### Exercise prompt
Identify all lines of the data containing the string "meetings" and copy them.

··· Recorded data ···

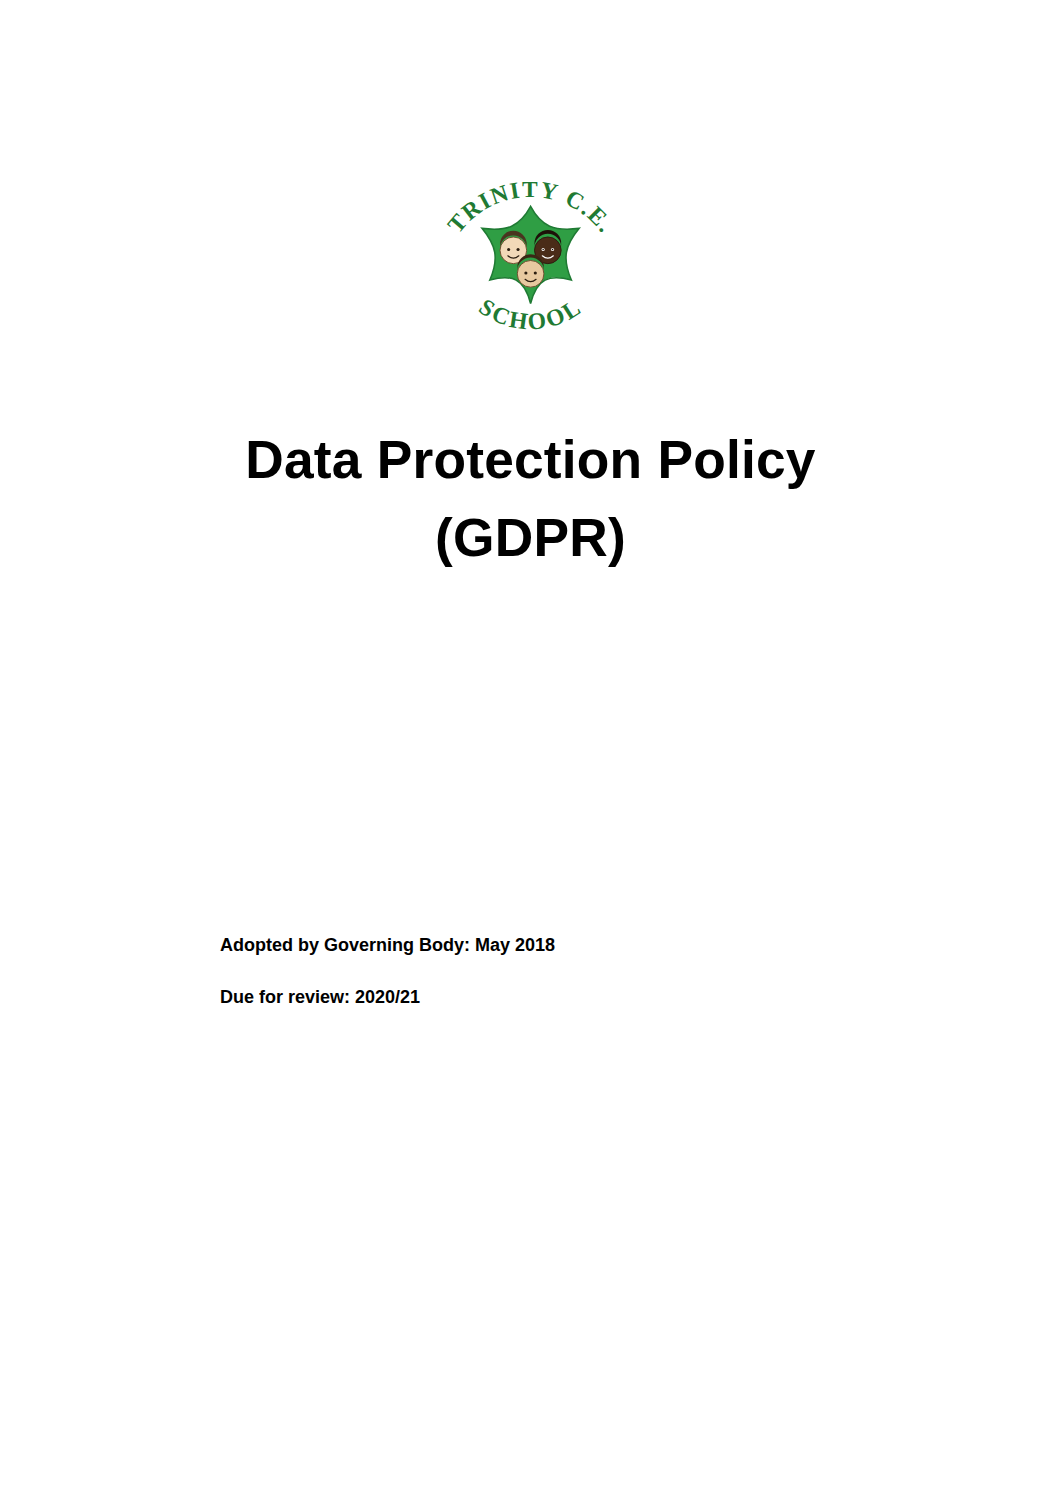TRINITY C.E. SCHOOL
Data Protection Policy(GDPR)
Adopted by Governing Body: May 2018
Due for review: 2020/21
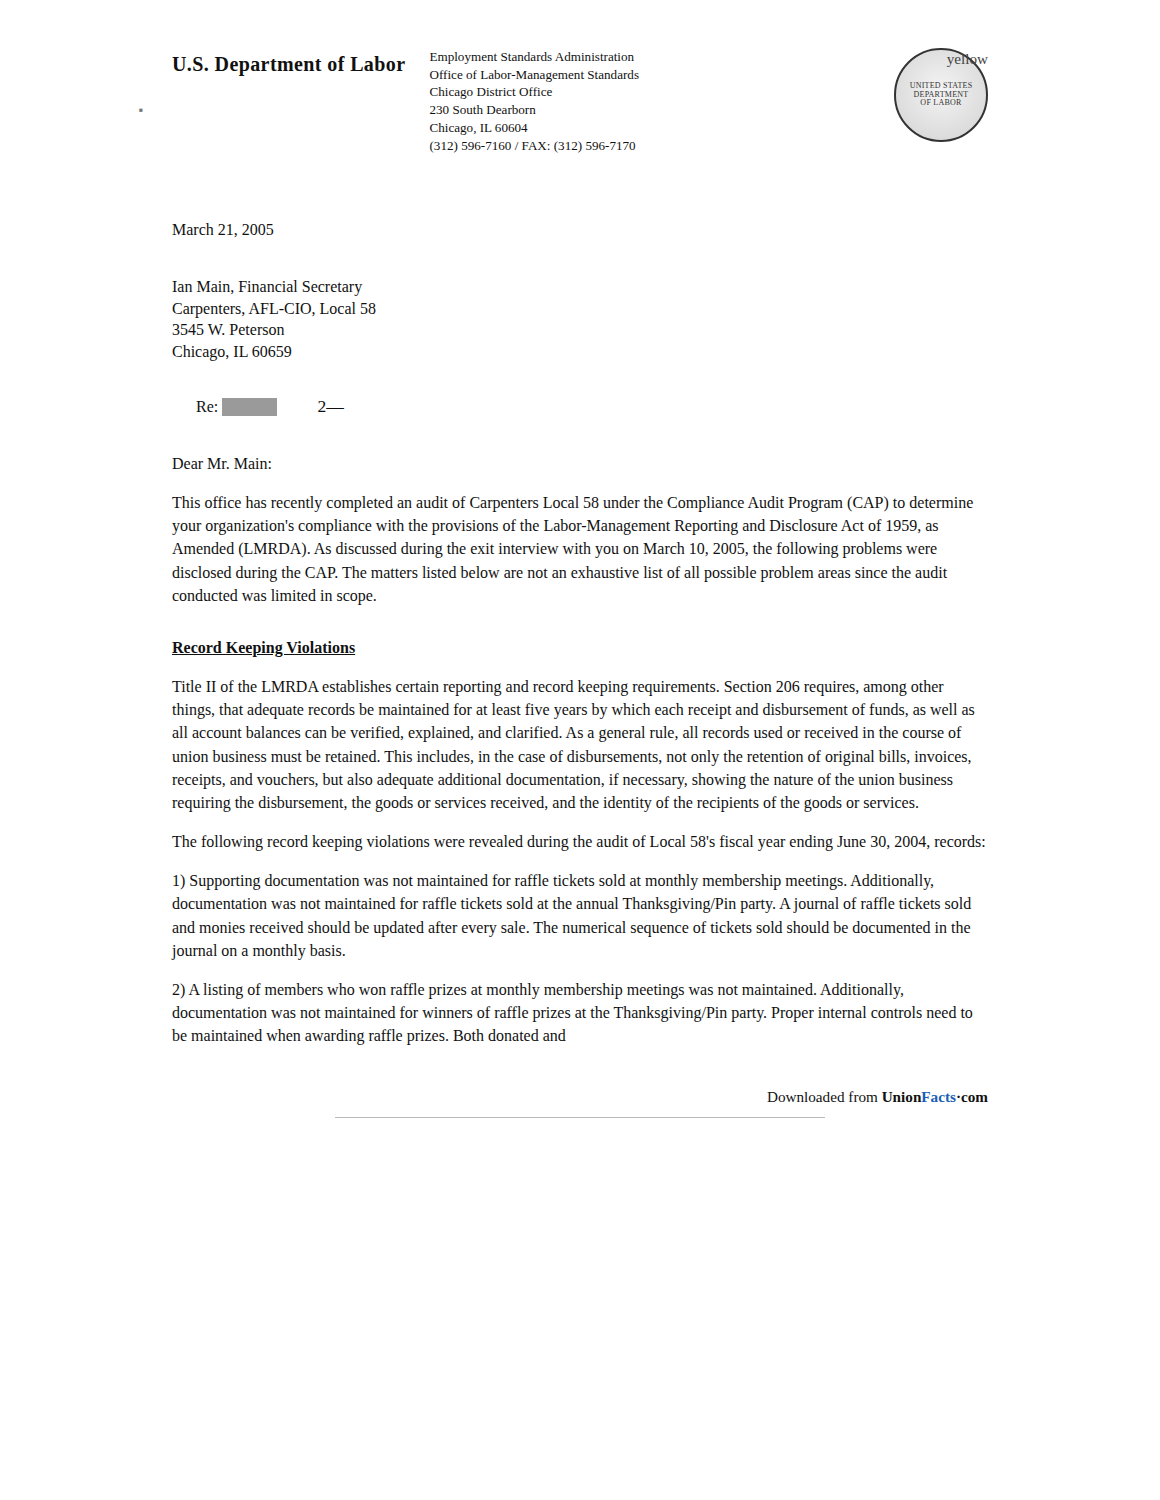yellow
▪
U.S. Department of Labor
Employment Standards Administration
Office of Labor-Management Standards
Chicago District Office
230 South Dearborn
Chicago, IL 60604
(312) 596-7160 / FAX: (312) 596-7170
United States
Department
of Labor
March 21, 2005
Ian Main, Financial Secretary
Carpenters, AFL-CIO, Local 58
3545 W. Peterson
Chicago, IL 60659
Re: 2—
Dear Mr. Main:
This office has recently completed an audit of Carpenters Local 58 under the Compliance Audit Program (CAP) to determine your organization's compliance with the provisions of the Labor-Management Reporting and Disclosure Act of 1959, as Amended (LMRDA). As discussed during the exit interview with you on March 10, 2005, the following problems were disclosed during the CAP. The matters listed below are not an exhaustive list of all possible problem areas since the audit conducted was limited in scope.
Record Keeping Violations
Title II of the LMRDA establishes certain reporting and record keeping requirements. Section 206 requires, among other things, that adequate records be maintained for at least five years by which each receipt and disbursement of funds, as well as all account balances can be verified, explained, and clarified. As a general rule, all records used or received in the course of union business must be retained. This includes, in the case of disbursements, not only the retention of original bills, invoices, receipts, and vouchers, but also adequate additional documentation, if necessary, showing the nature of the union business requiring the disbursement, the goods or services received, and the identity of the recipients of the goods or services.
The following record keeping violations were revealed during the audit of Local 58's fiscal year ending June 30, 2004, records:
1) Supporting documentation was not maintained for raffle tickets sold at monthly membership meetings. Additionally, documentation was not maintained for raffle tickets sold at the annual Thanksgiving/Pin party. A journal of raffle tickets sold and monies received should be updated after every sale. The numerical sequence of tickets sold should be documented in the journal on a monthly basis.
2) A listing of members who won raffle prizes at monthly membership meetings was not maintained. Additionally, documentation was not maintained for winners of raffle prizes at the Thanksgiving/Pin party. Proper internal controls need to be maintained when awarding raffle prizes. Both donated and
Downloaded from UnionFacts·com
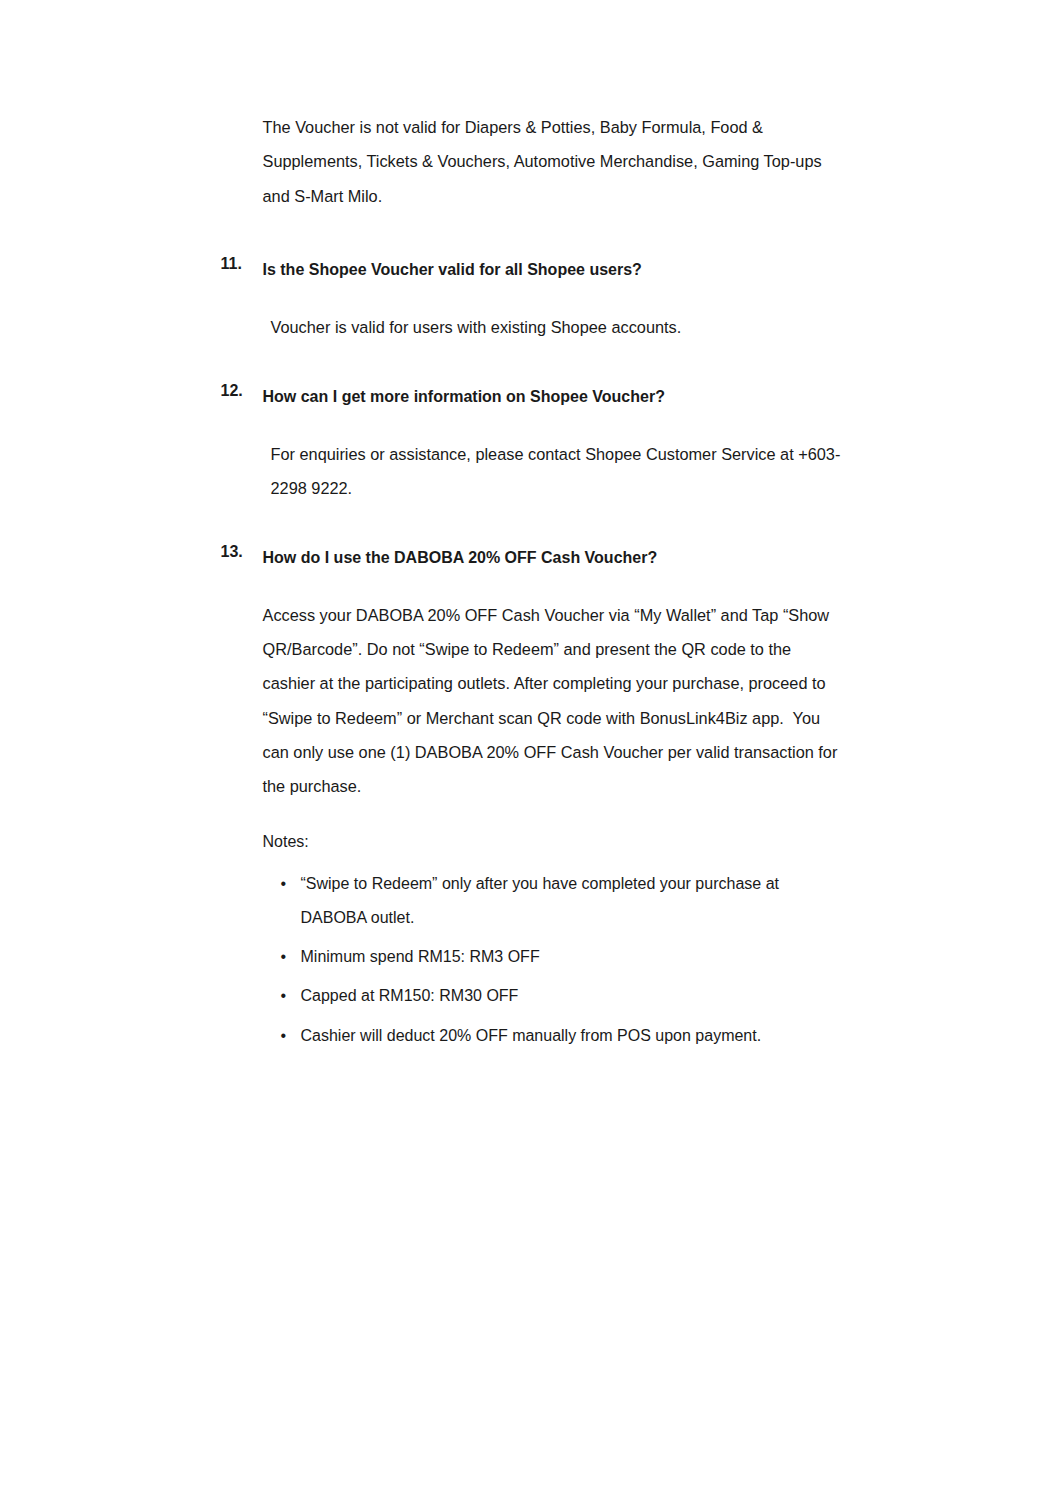The Voucher is not valid for Diapers & Potties, Baby Formula, Food & Supplements, Tickets & Vouchers, Automotive Merchandise, Gaming Top-ups and S-Mart Milo.
Is the Shopee Voucher valid for all Shopee users?
Voucher is valid for users with existing Shopee accounts.
How can I get more information on Shopee Voucher?
For enquiries or assistance, please contact Shopee Customer Service at +603-2298 9222.
How do I use the DABOBA 20% OFF Cash Voucher?
Access your DABOBA 20% OFF Cash Voucher via “My Wallet” and Tap “Show QR/Barcode”. Do not “Swipe to Redeem” and present the QR code to the cashier at the participating outlets. After completing your purchase, proceed to “Swipe to Redeem” or Merchant scan QR code with BonusLink4Biz app. You can only use one (1) DABOBA 20% OFF Cash Voucher per valid transaction for the purchase.
Notes:
“Swipe to Redeem” only after you have completed your purchase at DABOBA outlet.
Minimum spend RM15: RM3 OFF
Capped at RM150: RM30 OFF
Cashier will deduct 20% OFF manually from POS upon payment.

···

### Solution to this task
1) Supporting documentation was not maintained for raffle tickets sold at monthly membership meetings. Additionally, documentation was not maintained for raffle tickets sold at the annual Thanksgiving/Pin party. A journal of raffle tickets sold and monies received should be updated after every sale. The numerical sequence of tickets sold should be documented in the journal on a monthly basis.
2) A listing of members who won raffle prizes at monthly membership meetings was not maintained. Additionally, documentation was not maintained for winners of raffle prizes at the Thanksgiving/Pin party. Proper internal controls need to be maintained when awarding raffle prizes. Both donated and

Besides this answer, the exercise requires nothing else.